Depuis plusieurs années, la stratégie européenne s’est fondée sur le dialogue et les compromis plutôt que sur l’affrontement. En juillet 2025, l’Union a accepté un accord commercial défavorable avec les États-Unis, renforçant l’impression d’une Europe soumise et sans moyens de défense. Cette approche accommodante a progressivement endommagé la crédibilité européenne sur la scène internationale.
Les eurodéputés critiquent vivement cette passivité prolongée. Nathalie Loiseau, représentante du groupe Renew, dénonce l’illusion entretenue autour du partenariat transatlantique. Selon elle, une année de discussions n’a produit que des concessions unilatérales sans bénéfices tangibles pour l’Europe. Cette autocritique révèle des divisions croissantes au sein du Parlement européen sur la conduite des relations avec Washington.

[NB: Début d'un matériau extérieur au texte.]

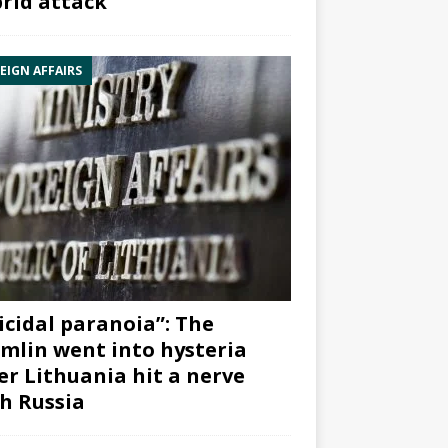
rid attack”
EIGN AFFAIRS
icidal paranoia”: The
mlin went into hysteria
er Lithuania hit a nerve
h Russia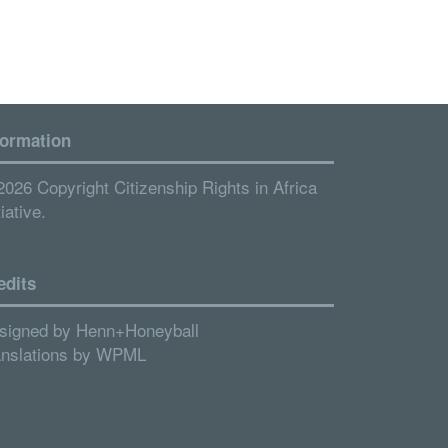
formation
2026 Copyright Citizenship Rights in Africa
tiative.
edits
signed by
Henn+Honeyball
anslations by
WPML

Ursula von der Leyen, présidente de la Commission européenne, maintient une posture de dialogue constructif malgré les provocations. Cependant, sa stratégie fait face à une opposition croissante au sein des institutions européennes. Le consensus politique se fracture entre partisans de la fermeté et défenseurs du dialogue, rendant la formulation d’une position commune de plus en plus difficile pour le continent.